Thursday, November 12, 2015

Increased Giving Homily

(Since this was not a "regular homily" I was not going to post it, but one of my finance council members, Paul Gencarella, suggested that I do so anyway.  So here it is.  The readings were 1 Kings 17: 10-16; Mark 12: 41-44.)

There are certain subjects that I really enjoy talking about.  Obviously Jesus and his Gospel are number 1; but there are others.  I enjoy talking about current events, and social issues, and local news, and sports (at this time of year, most especially the Green Bay Packers—although not during the last few days after that horrible loss to Denver last Sunday night!).

One thing I do not like to talk about, however, is money.

But I will today—primarily because I have to.

If you’ve spoken to your friends at other parishes in the state of Rhode Island in the last 18 months they might have told you that their parish was having an increased giving campaign in which people are being asked to prayerfully consider increasing their weekly contribution to their church—and to consider sharing more of their time and talent as well. 

The Bishop has asked every parish in the Diocese of Providence to do this to prepare responsibly for the future—and most already have (in fact some did their campaigns as long as a year and a half ago).  The reason I’ve put it off for so long is not because I’m a procrastinator, because in most things I’m not.  The reason we didn’t do this back then is because 18 months ago we needed to raise money for our fire alarm system—and more recently we needed to do that same thing for a new organ—and I was not about to place a double financial burden on my people.

I made that clear to the diocese, and they agreed it was a good idea to hold off on it until now.

Now you also might have been told by your friends from other parishes that they heard about this in homilies for 3 consecutive weeks. 

Well let me assure you that won’t happen here!  Next week, it will be back to homilies as usual.  (Which might be bad news for some of you—I don’t know.  I hope it’s not bad news, but it could be.)

I’m only speaking about this on one occasion, by the way, because, as I told our diocesan representative: “My people are good and generous and they only need to hear about things like this once.  When there’s a genuine need, they respond.  They always have, and I believe they always will.”

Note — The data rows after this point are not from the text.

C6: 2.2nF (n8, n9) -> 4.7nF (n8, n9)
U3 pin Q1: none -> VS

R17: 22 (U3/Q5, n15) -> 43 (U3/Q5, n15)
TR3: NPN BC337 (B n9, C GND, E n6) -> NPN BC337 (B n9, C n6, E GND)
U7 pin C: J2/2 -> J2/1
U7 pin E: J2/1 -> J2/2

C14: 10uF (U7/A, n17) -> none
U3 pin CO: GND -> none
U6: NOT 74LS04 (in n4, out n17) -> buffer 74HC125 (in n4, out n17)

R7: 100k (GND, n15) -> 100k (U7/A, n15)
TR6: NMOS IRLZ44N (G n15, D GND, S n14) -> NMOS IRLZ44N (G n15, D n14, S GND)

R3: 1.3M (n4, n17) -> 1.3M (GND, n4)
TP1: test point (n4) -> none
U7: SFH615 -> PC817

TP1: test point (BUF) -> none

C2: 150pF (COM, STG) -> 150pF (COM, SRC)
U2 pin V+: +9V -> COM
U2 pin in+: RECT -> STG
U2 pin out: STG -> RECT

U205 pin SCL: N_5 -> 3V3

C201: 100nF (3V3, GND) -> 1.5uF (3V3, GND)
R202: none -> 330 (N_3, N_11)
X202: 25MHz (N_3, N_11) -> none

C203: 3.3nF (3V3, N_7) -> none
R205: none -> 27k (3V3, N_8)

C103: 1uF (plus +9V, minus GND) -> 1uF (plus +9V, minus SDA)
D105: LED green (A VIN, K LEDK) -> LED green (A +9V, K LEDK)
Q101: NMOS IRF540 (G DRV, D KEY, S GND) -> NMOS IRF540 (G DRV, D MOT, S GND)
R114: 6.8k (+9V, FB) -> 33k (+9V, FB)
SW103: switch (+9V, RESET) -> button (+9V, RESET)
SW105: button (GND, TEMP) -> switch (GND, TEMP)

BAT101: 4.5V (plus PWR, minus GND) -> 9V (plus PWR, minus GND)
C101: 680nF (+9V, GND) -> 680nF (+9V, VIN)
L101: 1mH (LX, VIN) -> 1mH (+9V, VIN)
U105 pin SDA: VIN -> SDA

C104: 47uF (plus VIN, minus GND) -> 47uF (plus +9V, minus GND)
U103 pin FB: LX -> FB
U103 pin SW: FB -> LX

Although you will get a letter about this in the mail in the near future.  Just a word now about that letter.  There will be a suggested increase that you’ll see there.  That suggestion will be based upon what you’ve given in the past.  But it’s only a suggestion.  Some may be able to increase more, some less—and some not at all.  As we all know, the economic situation of many people in our society has not improved in recent years, and for some things have gotten a lot worse.  But others among us have been greatly blessed by God financially—at least enough to make a modest increase in what we donate.

Isn’t it interesting that the Lord gave us these readings for this particular Sunday?  I say that “the Lord” gave them to us, because believe it or not I had no idea what the readings for this Sunday were when I made the decision to announce the increased giving campaign this weekend.

This was simply the best weekend in the fall to do it given the walk-for-life and the anniversary celebration and everything else that’s been going on here.

It was only after I set the date that I actually looked at the readings for the Mass, and I said, “Well, thank you very much, Lord.  These readings will certainly make it a lot easier to emphasize the point!”

In the gospel we have a poor widow who went above and beyond anything that we would ask anyone to do in this or any other financial campaign.  She gave everything!  It was only two small coins that she put into the treasury that day, but, as Jesus said, it was “all she had, her whole livelihood.”

And she was blessed by Jesus for her sacrificial offering.

Then we have the widow in today’s first reading, who “gave” to the prophet Elijah.  But notice her gift was not monetary; it was a gift of a well-prepared meal to a starving man—which reminds us that as believers in the one, true God we are to be givers of our time and our talent, as well as givers of our treasure.  Those of you men who responded to the invitation of the Knights of Columbus a few weeks ago to get involved in their organization—you will have the opportunity to share your time and talent with many people in our community in the future.

And that’s a great thing. 

Thank God we are blessed here at St. Pius with many men and women who give in these other important ways—and many too who “give” their prayers (and who offer up their sufferings) for the sake of all that we do here to save souls and help those in need.

So in closing I ask you to prayerfully consider this request—and to please let us know one way or another what you decide by filling out the pledge card that will come with that letter you will receive in the next few days.  Even if you discern that you cannot increase your weekly offering at the present time, please note that on the card and return it by putting it in a collection basket or by mailing it to the rectory. (Then you won’t have to worry about getting any follow-up letters.)

I thank you for listening to me today, and I thank you, as always, for your ongoing generosity to our parish.  This year we celebrate our 60th anniversary.  More about that in my “regular” homily next Sunday.  One of the reasons for this campaign is to assure that St. Pius X Parish will remain financially secure and stable for the next 60 years—and beyond.

May God bless you all for helping to make that happen.